This report presents information about the types of courses 2005 high school graduates took during high school, how many credits they earned, and the grades they received. Information on the relationships between high school records and performance in mathematics and science on the National Assessment of Educational Progress (NAEP) is also included. Transcripts were collected from about 640 public schools and 80 private schools for the 2005 High School Transcript Study (HSTS). These transcripts constituted a nationally representative sample of 26,000 high school graduates, representing approximately 2.7 million 2005 high school graduates. The 2005 results are compared to the results of earlier transcript studies, and differences among graduates by race/ethnicity, gender, and parent education are examined. Because the study is restricted to high school graduates, it contains no information about dropouts who may differ from graduates. Graduates who receive a special education diploma or certificate of completion are also excluded from analyses in this report unless noted otherwise.
Graduates earn more credits and achieve higher GPAs
In 2005, graduates earned about three credits
more than their 1990 counterparts, or about 360 additional hours of instruction during their high school careers.
In 2005, the overall grade point average
(GPA) was approximately a third of a letter grade higher than in 1990. There are many possible reasons for this apparent increase, including "grade inflation," changes in grading standards and practices, and growth in student performance.
Graduates with stronger academic records obtain higher NAEP scores
Graduates whose highest mathematics course was geometry or below had average NAEP mathematics scores below the Basic
achievement level. Graduates who took calculus had average NAEP scores at the Proficient
Graduates whose highest science course was chemistry or below had average NAEP science scores below the Basic
achievement level, while those who had completed physics or other advanced science
courses had average scores at the Basic
level.

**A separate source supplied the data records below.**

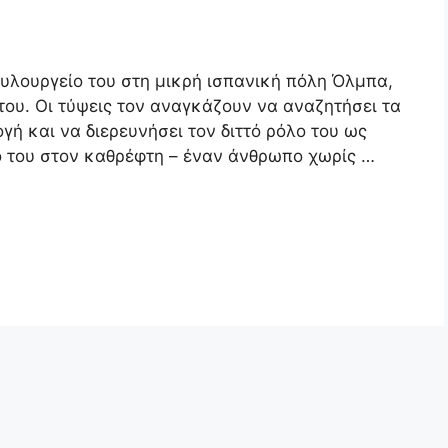
ξυλουργείο του στη μικρή ισπανική πόλη Όλμπα,
ου. Οι τύψεις τον αναγκάζουν να αναζητήσει τα
ογή και να διερευνήσει τον διττό ρόλο του ως
λό του στον καθρέφτη – έναν άνθρωπο χωρίς …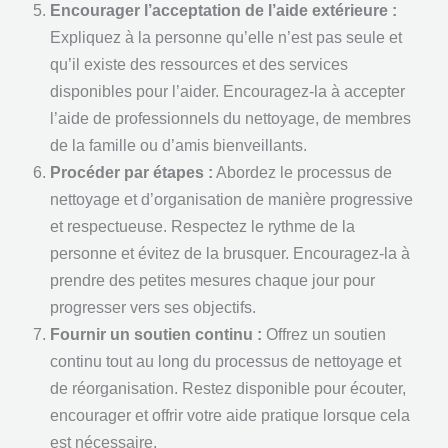
Encourager l’acceptation de l’aide extérieure :
Expliquez à la personne qu’elle n’est pas seule et
qu’il existe des ressources et des services
disponibles pour l’aider. Encouragez-la à accepter
l’aide de professionnels du nettoyage, de membres
de la famille ou d’amis bienveillants.
Procéder par étapes :
Abordez le processus de
nettoyage et d’organisation de manière progressive
et respectueuse. Respectez le rythme de la
personne et évitez de la brusquer. Encouragez-la à
prendre des petites mesures chaque jour pour
progresser vers ses objectifs.
Fournir un soutien continu :
Offrez un soutien
continu tout au long du processus de nettoyage et
de réorganisation. Restez disponible pour écouter,
encourager et offrir votre aide pratique lorsque cela
est nécessaire.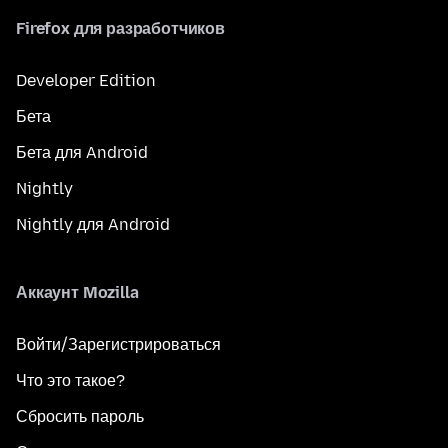
Firefox для разработчиков
Developer Edition
Бета
Бета для Android
Nightly
Nightly для Android
Аккаунт Mozilla
Войти/Зарегистрироваться
Что это такое?
Сбросить пароль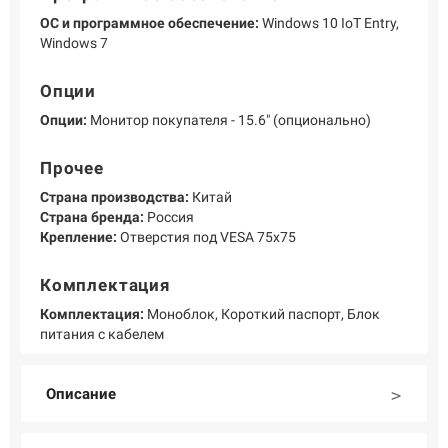
ОС и программное обеспечение:
Windows 10 IoT Entry,
Windows 7
Опции
Опции:
Монитор покупателя - 15.6" (опционально)
Прочее
Страна производства:
Китай
Страна бренда:
Россия
Крепление:
Отверстия под VESA 75x75
Комплектация
Комплектация:
Моноблок, Короткий паспорт, Блок
питания с кабелем
Описание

Advanced science courses are courses that contain advanced content (like AP biology, IB chemistry, AP physics, etc.) or are considered second-year courses (chemistry II, advanced biology, etc.).
Graduates who had completed a rigorous curriculum
or had GPAs placing them in the top 25 percent of graduates had higher average NAEP scores than other graduates.
Comparisons by gender
Male and female graduates’ GPAs overall and in mathematics and science have increased since 1990. Female graduates’ GPAs overall and in mathematics and science were higher than the GPAs of male graduates during each year the HSTS was conducted.

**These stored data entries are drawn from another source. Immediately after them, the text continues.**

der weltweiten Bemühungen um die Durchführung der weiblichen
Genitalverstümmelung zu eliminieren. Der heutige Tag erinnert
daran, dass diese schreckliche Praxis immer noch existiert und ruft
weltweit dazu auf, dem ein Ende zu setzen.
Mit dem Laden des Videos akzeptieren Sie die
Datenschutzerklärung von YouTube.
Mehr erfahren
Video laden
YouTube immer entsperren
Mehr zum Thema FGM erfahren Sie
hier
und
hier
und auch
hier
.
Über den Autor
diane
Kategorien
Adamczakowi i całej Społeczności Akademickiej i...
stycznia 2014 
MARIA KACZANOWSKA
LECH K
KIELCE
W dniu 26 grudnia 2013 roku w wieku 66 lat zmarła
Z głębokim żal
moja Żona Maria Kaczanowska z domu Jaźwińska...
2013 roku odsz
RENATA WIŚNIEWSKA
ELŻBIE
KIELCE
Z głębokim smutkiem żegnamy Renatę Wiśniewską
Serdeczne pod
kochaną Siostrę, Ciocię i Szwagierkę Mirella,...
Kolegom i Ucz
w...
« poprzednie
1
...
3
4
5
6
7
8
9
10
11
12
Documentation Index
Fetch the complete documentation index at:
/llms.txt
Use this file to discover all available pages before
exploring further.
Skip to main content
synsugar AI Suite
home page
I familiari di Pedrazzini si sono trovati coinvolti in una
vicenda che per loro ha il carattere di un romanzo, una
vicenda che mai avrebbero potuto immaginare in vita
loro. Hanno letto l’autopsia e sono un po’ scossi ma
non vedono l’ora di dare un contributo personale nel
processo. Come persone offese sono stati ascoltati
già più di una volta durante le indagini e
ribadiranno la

In 2005, a higher percentage of female than male graduates completed a rigorous or midlevel curriculum
, compared to 1990 when there was no significant difference in the percentage of males and females completing at least a midlevel curriculum.
Among those who have taken higher level mathematics and science courses, male graduates had higher NAEP scores than female graduates. There was no significant difference in scores between males and females who had not taken these higher level courses.
Comparisons by race/ethnicity
Increased percentages of White, Black, Hispanic, and Asian/Pacific Islander graduates completed at least a midlevel curriculum in 2005 compared with 1990. The GPAs of all four racial/ethnic groups also increased during this time.
Since 1990, Black graduates have closed a 6 percentage point gap with White graduates in the percentage completing at least a midlevel curriculum; however, the corresponding White-Hispanic gap in 2005 was not significantly different from that in 1990.
In 2005, both Black and Hispanic graduates were less likely than White graduates to have completed calculus or advanced science courses and to have higher GPAs.
Comparisons by parental education
In 2005, high school graduates with at least one college-educated parent averaged more credits in all course types than those whose parents were not college educated.
Graduates with at least one parent who graduated from college were more likely to complete a rigorous curriculum than graduates whose parents were not college educated.